Tools needed: Panel tool, socket wrench, extension, 5.5mm, 6mm, 8mm, and 1/4" sockets
Bass in your F-150 SuperCab
The factory 8" subwoofer, also a part of the Sony system, is located under the right rear seat. This down-firing, dual voice coil sub is quite easy to remove and replace, and a wiring harness is not needed. The factory amplifier won't have enough power for an aftermarket subwoofer, so if you replace this sub, you should also install a new amp.
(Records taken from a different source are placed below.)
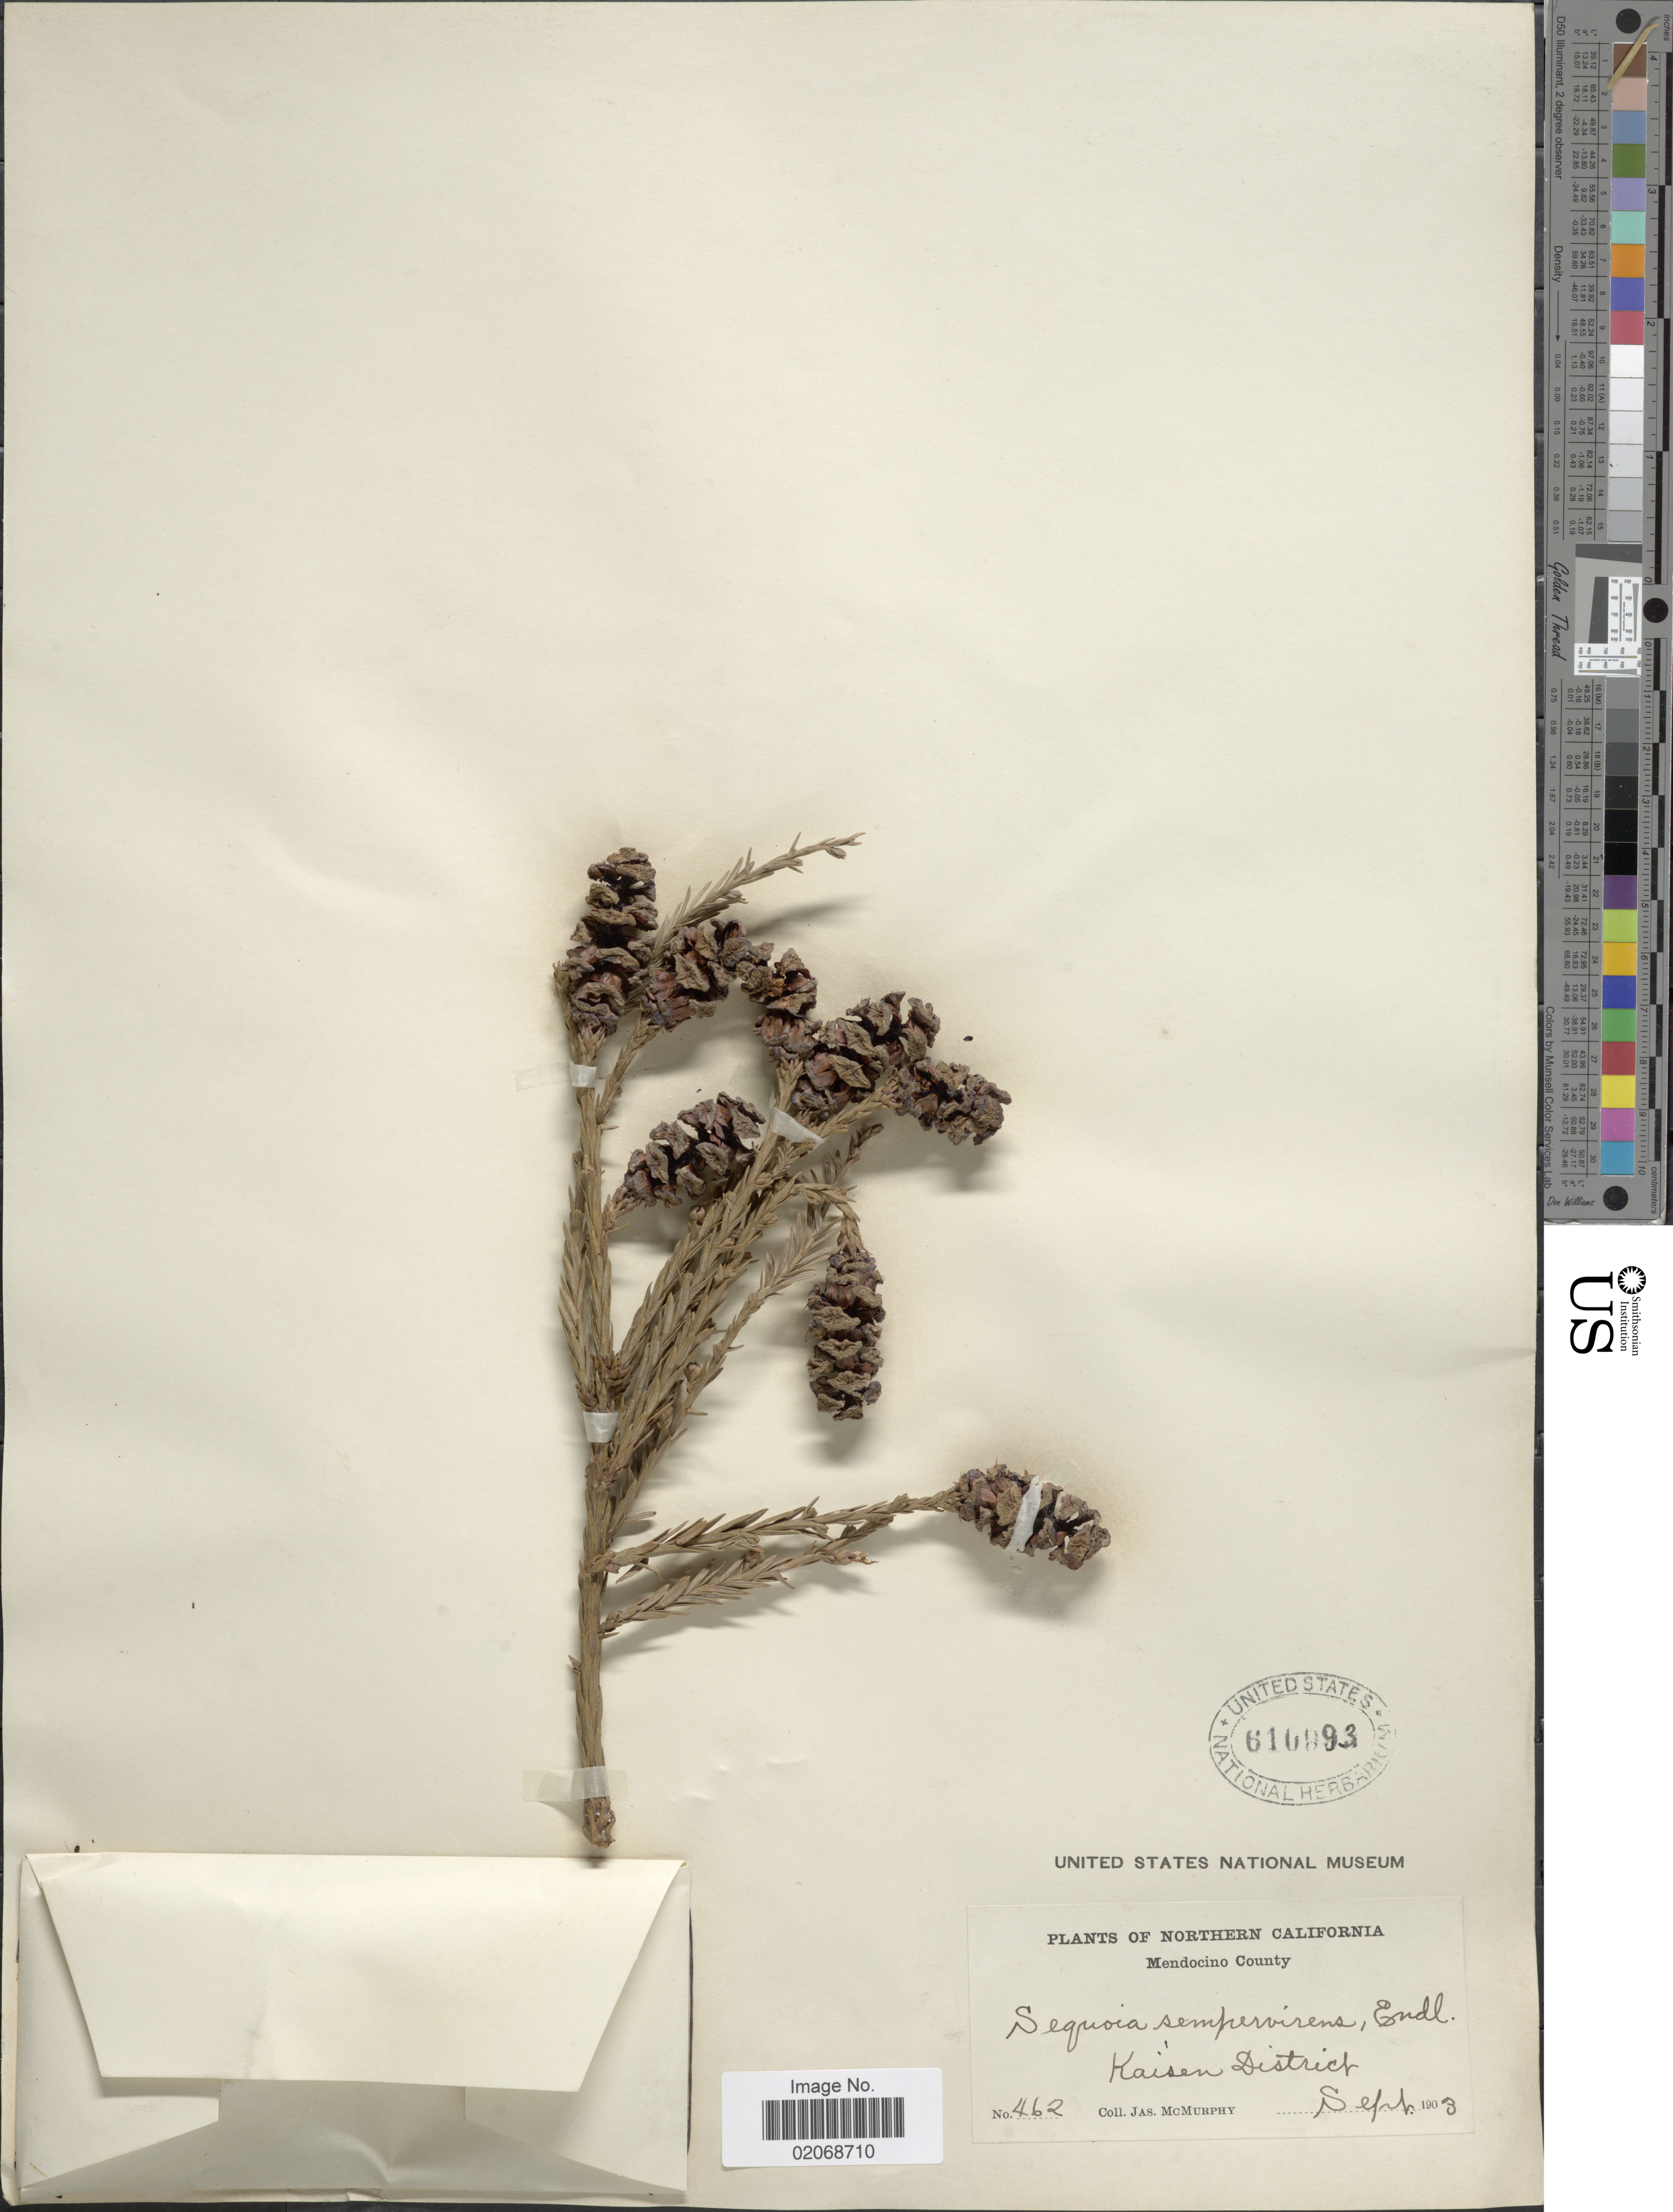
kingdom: Plantae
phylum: Tracheophyta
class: Pinopsida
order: Pinales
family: Cupressaceae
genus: Sequoia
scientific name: Sequoia sempervirens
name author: (D. Don) Endl.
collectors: J. McMurphy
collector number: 462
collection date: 1903-09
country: United States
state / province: California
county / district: Mendocino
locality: Northern California, Mendocino County, Kaisen District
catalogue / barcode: US 610893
The factory sub is located under the right rear seat (Crutchfield Research Photo)
To get started, lift up the seat; then remove the 8mm screw that secures the rear enclosure bracket to the floor. Pry off both front enclosure bracket covers and remove one 8mm screw under each one. Remove one 8mm screw on the back of the enclosure; then remove eight Phillips screws that secure the subwoofer to the enclosure.
Once that's done, disconnect the harnesses and remove the sub. You'll need to use self-tapping screws when you install your new aftermarket subwoofer. You'll need a Phillips screwdriver, a socket wrench, an extension and an 8mm socket for this job.
If you're thinking about going big and installing a custom sub box underneath the rear seats, you have a 52" W x 6" H x 11" D space to work with in the SuperCrew. Of course, the easier option is to install a custom-designed sub package from Kicker or MTX Audio. These sub enclosures are made to fit your F-150 perfectly, and some can be ordered in colors that match your truck's interior. To see what's available to fit your F-150, go to our Outfit My Car page and enter your vehicle information.
Other options for your F-150 SuperCab
As you might expect with a truck as popular as the F-150, there are lots of ways to upgrade your entertainment and security.
No matter how much you pamper your truck, you're eventually going to get involved in some sort of truck-like activity that gets you and/or it dirty. When that happens, it's a good idea to have a set of WeatherTech Floor Mats in your truck. These incredibly durable mats trap moisture, contain dirt, and keep your factory carpets looking good.
Your F-150 is a big vehicle with big doors and the aerodynamic profile of, well, forget the cute analogies, a truck. To prevent wind noise and road roar from undoing the great work your new stereo is doing for you, make sure you install Dynamat when you're replacing your speakers. This soundproofing material is a great way to dampen the sounds you don't like and get more enjoyment out of the ones you do. For more information on installing Dynamat in a pickup, check out our informative series of articles on our 2004 F-150 project truck.
Remote start and security systems
Adding remote start capability to your vehicle lets you warm it up in the winter or cool it down in the summer. The iDatastart system is incredibly convenient and makes it easier than ever to install a remote start system, so we highly recommend it. The module requires a vehicle-specific T-harness (sold separately) to connect with your vehicle's computer, security, and ignition systems, so we ask that you call to order so that we can make sure you get the right harness for your ride.
You can also talk to your Crutchfield Advisor about a security system. They’re not as easy to install (we usually suggest letting a professional do the job), but we can help you choose a system that’ll work in your vehicle.